Thanks to a republishing effort by Editions LVA, the first volume has now been republished and the second volume should be available mid-February 2021.
Originally published by Edifree Publishing, these books (in english titled; “Citroën, the history and secrets of his design office”) had been out of print for many years and were fetching golden prices!
For the author, it all started in 1956:
“I had my DS 19 for two hours when I wondered how such a revolutionary car could have been born. At the time, it was out of the question to publish even the most superficial article on this subject. Secret + secret = nothing, sewn up. “We’re sorry, we can’t tell you anything. Besides, we don’t know anything about this subject, any more than you! These were the answers we got from Citroën. After years passed and the DS had evolved, I was starting to guess what I didn’t know. I was trying to put myself in the shoes of its designers to soak up what they had wanted to do, the philosophy they had chosen. Of course this was no longer an article I wanted to write, but a book – and a very illustrated one. I thought that the best was the simplest, the most logical… I met many of the collaborators who worked in the Design Office. I let them speak or I asked them questions , but, above all, I let them speak because they are the ones who made the most astonishing design office in the world”
The result? An incredible book of texts and full of fascinating anecdotes, Sketches, diagrams, photos and style drawings.
In the first part, Roger Brioult presents the history of the Citroën design office through, in particular, the many research projects that have been carried out there: the V8 engine that should have been fitted to the Traction, the birth of the DS, the evolution of the 2CV, even the many studies carried out by the prolific style office directed by Flaminio Bertoni and, later, by Robert Opron.
The second part is devoted to the restitution of the numerous testimonies collected during Brioult’s investigations. Bosses, engineers, designers… all agreed to share their many memories. The words were faithfully transcribed and they allow us to immerse ourselves in the incredible atmosphere that reigned within the design office.

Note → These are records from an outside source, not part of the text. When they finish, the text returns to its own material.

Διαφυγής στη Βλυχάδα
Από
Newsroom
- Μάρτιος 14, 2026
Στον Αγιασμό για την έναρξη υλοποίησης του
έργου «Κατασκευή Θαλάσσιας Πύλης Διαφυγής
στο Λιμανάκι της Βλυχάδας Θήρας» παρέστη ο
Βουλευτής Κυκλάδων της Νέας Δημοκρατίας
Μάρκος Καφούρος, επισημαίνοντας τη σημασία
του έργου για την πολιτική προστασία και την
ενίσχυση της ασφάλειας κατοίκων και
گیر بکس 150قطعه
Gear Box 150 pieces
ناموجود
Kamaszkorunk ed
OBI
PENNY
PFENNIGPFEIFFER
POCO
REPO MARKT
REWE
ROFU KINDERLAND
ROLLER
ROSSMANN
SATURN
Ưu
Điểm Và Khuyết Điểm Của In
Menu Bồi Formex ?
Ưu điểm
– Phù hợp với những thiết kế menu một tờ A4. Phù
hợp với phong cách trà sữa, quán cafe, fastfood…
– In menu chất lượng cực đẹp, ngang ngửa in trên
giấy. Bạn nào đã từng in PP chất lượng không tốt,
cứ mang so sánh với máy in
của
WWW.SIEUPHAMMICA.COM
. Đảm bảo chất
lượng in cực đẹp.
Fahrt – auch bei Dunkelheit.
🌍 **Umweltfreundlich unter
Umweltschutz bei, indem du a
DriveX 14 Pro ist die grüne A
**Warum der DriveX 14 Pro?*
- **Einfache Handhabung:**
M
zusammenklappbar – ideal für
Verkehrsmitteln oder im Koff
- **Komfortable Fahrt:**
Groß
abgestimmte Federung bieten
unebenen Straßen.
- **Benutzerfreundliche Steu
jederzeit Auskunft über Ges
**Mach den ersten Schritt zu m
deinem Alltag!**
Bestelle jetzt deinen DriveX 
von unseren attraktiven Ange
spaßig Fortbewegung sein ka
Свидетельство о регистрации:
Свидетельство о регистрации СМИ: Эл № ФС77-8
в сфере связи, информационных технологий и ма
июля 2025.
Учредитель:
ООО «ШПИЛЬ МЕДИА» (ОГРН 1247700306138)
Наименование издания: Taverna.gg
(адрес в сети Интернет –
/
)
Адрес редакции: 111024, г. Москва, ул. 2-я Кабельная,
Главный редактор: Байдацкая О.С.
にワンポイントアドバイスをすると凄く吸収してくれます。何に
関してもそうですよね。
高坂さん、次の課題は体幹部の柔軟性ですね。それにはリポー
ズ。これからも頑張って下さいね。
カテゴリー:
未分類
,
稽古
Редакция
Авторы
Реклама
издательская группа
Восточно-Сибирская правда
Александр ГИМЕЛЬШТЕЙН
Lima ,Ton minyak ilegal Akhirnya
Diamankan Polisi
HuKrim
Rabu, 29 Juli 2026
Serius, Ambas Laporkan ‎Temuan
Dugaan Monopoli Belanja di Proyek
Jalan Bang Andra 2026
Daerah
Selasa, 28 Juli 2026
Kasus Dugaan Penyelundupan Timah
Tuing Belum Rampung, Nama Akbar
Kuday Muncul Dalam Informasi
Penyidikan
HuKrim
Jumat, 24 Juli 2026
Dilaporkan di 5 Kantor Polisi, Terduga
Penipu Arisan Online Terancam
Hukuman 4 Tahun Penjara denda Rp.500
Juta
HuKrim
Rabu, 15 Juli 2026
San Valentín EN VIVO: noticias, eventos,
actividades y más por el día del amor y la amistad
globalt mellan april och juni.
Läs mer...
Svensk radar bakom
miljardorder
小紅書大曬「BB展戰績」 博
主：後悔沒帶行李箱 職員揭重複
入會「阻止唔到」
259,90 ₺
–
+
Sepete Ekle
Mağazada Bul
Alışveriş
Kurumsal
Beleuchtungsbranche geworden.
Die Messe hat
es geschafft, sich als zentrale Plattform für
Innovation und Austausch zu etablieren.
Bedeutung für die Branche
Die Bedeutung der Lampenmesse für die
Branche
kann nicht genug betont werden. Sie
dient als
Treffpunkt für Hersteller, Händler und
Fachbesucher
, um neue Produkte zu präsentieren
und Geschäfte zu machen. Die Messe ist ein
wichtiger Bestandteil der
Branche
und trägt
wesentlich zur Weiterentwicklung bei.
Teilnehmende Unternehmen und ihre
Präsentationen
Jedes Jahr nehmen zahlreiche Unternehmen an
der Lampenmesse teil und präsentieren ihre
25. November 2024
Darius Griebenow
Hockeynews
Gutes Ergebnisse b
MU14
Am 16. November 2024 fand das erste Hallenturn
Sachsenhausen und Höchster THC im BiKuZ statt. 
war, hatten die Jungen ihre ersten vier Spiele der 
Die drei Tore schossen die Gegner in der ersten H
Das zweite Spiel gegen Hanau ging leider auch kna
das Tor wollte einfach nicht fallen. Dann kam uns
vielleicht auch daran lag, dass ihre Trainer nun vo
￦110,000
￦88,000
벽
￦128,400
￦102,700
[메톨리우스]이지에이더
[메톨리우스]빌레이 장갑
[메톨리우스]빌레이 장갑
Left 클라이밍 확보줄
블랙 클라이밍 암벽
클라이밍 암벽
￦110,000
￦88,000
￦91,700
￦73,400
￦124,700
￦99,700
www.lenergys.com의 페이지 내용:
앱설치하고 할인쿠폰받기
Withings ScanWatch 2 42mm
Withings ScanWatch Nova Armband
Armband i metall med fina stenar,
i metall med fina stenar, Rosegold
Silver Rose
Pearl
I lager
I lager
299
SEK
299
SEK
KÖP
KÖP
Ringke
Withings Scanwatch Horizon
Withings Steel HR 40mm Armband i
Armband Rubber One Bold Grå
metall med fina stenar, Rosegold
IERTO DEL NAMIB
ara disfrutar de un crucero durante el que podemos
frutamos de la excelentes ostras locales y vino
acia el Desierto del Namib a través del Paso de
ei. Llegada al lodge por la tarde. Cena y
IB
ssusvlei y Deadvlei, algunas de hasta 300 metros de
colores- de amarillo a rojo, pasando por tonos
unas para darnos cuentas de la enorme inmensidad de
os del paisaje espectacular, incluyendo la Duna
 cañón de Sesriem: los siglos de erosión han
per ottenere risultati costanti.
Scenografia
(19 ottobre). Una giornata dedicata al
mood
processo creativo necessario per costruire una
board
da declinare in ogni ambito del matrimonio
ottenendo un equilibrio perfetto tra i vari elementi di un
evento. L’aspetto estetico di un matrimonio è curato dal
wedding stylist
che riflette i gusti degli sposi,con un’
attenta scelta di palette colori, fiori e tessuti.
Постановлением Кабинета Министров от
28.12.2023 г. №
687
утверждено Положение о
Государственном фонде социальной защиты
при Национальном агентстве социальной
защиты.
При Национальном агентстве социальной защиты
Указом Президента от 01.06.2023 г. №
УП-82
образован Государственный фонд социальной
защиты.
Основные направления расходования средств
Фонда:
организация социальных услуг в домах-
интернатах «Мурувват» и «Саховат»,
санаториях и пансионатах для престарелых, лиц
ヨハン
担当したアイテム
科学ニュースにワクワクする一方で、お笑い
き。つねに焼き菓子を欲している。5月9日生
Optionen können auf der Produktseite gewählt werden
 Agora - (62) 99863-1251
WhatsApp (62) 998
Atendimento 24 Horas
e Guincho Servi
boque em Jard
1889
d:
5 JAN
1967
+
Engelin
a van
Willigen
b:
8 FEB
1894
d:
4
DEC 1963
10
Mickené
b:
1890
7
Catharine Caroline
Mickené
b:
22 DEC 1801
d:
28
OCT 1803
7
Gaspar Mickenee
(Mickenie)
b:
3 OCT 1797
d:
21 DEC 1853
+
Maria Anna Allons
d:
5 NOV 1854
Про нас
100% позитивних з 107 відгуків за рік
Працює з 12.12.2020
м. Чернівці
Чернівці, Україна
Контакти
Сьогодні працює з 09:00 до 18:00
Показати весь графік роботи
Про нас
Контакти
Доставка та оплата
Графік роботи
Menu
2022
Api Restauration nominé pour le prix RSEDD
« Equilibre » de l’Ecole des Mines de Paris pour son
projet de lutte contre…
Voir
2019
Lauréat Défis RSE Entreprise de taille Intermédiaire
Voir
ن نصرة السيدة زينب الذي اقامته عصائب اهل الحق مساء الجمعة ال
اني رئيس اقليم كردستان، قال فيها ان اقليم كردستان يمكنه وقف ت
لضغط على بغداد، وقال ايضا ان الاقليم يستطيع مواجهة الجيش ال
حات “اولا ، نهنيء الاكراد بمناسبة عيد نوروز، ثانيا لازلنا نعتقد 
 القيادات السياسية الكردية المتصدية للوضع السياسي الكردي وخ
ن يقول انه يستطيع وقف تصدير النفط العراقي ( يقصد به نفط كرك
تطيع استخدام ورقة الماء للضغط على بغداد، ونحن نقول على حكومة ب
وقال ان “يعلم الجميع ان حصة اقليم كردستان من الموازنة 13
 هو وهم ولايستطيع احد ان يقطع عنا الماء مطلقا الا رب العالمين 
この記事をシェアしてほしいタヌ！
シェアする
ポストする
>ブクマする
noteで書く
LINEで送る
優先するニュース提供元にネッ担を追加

More than 30 years have passed since these books were first published and yet time has not taken hold of their content. It is a tremendous testimony to a bygone era and a beautiful legacy of what was undoubtedly the most prosperous period for the double chevron brand.
We especially note that LVA has chosen – quite rightly – to reissue Roger Brioult’s books as is, without any changes. They are a “reading experience“ and not merely a collection of photos accompanied by short captions.
So many documents that remained secret or buried were revealed in this first volume. It is a timeless addition to any Citroën history library.
16 x 24 cm
Color and black & white illustrations
Editions LVA: 27.00 €
Order Volume 1 here:
And you can pre-order Volume 2 here:
I have the original two books. At the time I bought them I was edtor of the magazine for the Swedish TA club. I wrote to M. Brioult and asked him if he could send me copies of some pictures I needed for a story on André Lefebvre.T my astonishment he sent me the originals with negatives! It really scared ne. I had copies made and sent the originals back to M. Brioult.
The books are very the inte,resting. But they also prove the difficulties you encounter when trying to find out shat really happened, as the people interviewed contradict each other on some issues. And there is no doubt tharpt some of tried to play up their own importance. To some people it makes the books a poor read. To me they provide a raw material for further research. And it makes you realize that personal memories are not reliable sources.
I did find the general disposition of the two books quite confusing, with some subjects covered in different sections. The facts presented cannot be accepted at face value, but they do provide very interesting insights.